§ **Extracted data entries**
+--

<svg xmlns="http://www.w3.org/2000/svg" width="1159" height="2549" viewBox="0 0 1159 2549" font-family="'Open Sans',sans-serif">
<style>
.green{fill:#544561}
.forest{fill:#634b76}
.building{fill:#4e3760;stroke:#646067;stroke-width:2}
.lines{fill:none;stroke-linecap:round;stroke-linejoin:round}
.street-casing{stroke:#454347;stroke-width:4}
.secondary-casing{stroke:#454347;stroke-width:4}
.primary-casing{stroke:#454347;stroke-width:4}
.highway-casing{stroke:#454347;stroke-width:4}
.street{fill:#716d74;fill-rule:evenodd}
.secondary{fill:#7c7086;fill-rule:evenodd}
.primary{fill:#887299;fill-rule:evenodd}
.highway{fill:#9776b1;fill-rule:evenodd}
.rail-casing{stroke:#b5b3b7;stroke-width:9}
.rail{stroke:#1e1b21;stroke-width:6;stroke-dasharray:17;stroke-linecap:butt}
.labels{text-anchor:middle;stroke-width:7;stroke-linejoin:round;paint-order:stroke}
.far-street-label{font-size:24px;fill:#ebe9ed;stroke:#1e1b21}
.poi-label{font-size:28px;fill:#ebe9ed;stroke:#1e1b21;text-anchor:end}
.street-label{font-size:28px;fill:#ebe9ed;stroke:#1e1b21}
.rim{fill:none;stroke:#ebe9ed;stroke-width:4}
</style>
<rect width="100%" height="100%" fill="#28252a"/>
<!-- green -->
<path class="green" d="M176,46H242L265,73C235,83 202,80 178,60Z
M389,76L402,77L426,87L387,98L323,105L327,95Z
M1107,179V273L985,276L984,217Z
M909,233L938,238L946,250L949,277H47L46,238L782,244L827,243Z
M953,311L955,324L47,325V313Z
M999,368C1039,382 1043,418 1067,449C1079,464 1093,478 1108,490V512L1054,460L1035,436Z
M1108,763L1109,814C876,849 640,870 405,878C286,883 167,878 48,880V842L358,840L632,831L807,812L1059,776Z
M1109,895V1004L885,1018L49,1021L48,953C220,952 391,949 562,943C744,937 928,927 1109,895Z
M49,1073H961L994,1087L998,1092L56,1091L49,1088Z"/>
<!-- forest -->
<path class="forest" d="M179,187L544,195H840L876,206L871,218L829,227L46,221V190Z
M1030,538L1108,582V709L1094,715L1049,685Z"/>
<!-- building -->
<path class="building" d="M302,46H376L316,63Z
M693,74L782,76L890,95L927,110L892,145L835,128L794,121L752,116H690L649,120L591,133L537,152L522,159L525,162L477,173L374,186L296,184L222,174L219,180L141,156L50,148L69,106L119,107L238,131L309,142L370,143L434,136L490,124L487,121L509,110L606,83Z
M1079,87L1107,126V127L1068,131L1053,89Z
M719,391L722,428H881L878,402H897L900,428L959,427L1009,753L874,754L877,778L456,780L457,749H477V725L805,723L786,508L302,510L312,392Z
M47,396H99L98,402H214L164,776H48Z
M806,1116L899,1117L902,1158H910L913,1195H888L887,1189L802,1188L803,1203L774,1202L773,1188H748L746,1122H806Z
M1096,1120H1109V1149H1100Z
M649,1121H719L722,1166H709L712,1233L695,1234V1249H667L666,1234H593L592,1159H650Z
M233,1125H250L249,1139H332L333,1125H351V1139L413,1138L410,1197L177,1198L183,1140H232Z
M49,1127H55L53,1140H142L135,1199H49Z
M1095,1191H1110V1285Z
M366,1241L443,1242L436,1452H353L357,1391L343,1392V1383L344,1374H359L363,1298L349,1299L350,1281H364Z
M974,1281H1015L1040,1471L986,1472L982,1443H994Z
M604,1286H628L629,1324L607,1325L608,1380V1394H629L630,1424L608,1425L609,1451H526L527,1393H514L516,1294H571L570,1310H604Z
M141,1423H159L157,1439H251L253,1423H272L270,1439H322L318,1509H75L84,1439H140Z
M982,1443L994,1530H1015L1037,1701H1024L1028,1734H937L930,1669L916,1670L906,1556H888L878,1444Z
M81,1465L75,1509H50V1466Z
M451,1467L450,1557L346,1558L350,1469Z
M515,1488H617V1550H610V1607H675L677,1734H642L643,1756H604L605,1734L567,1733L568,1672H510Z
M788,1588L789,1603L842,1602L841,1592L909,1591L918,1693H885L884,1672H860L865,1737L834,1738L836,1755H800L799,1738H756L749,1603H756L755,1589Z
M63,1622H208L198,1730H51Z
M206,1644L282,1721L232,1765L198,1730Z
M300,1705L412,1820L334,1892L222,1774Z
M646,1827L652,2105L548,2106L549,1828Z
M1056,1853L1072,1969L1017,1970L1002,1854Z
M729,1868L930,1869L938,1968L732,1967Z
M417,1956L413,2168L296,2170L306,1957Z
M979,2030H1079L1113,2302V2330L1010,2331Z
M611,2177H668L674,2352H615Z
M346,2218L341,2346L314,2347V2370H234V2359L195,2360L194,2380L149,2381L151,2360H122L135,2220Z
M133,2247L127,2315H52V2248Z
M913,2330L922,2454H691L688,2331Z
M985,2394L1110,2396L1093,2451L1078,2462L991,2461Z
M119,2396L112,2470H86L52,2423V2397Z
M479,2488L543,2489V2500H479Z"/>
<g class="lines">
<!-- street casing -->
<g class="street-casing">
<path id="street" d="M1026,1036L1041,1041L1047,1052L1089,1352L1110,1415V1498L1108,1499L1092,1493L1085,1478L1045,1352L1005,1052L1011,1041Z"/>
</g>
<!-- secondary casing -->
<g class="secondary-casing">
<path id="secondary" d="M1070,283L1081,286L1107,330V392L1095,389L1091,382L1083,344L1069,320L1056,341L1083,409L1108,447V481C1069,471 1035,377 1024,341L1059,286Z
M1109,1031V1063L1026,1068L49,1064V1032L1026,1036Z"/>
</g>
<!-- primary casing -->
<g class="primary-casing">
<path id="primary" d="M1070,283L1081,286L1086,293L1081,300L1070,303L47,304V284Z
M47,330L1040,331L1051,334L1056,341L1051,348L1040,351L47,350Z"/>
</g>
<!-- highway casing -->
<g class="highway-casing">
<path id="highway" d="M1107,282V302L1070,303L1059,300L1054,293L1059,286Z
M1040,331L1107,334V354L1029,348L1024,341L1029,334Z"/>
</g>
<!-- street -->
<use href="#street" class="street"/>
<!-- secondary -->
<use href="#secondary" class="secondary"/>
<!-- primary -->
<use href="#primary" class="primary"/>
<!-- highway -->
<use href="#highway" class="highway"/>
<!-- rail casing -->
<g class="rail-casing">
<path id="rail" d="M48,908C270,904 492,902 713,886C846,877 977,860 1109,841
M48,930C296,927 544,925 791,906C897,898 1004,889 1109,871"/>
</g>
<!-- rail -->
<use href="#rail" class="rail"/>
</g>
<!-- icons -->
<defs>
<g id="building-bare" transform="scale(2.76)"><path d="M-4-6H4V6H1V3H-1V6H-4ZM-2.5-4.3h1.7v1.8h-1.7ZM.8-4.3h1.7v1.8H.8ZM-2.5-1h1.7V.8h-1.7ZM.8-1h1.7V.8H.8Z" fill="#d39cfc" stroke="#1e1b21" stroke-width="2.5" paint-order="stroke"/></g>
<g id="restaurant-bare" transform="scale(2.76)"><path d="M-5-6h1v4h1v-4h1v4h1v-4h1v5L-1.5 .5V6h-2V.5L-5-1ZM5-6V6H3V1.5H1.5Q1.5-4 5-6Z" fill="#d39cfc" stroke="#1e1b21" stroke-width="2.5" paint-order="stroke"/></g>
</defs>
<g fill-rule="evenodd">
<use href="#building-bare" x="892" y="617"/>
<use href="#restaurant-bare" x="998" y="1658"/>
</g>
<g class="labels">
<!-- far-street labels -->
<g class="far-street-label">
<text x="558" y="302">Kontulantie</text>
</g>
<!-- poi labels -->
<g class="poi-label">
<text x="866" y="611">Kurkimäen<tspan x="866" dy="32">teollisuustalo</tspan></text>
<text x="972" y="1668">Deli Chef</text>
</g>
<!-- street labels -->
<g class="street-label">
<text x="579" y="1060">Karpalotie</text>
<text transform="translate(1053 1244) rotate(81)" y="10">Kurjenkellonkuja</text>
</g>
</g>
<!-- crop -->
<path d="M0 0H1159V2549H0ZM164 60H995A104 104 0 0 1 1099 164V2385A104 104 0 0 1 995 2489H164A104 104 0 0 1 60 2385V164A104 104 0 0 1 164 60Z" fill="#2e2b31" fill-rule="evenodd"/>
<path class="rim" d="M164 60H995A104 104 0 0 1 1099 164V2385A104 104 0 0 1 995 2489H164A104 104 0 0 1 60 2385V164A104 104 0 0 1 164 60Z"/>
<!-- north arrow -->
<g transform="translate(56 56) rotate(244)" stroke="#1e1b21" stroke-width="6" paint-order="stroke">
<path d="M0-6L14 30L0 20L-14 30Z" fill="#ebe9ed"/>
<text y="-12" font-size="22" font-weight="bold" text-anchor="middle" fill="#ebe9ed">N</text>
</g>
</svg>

+--

§ **Work to be completed**
Count the lines in the records above that contain the word "round", and give only the number.

§ **Solution to the exercise**
2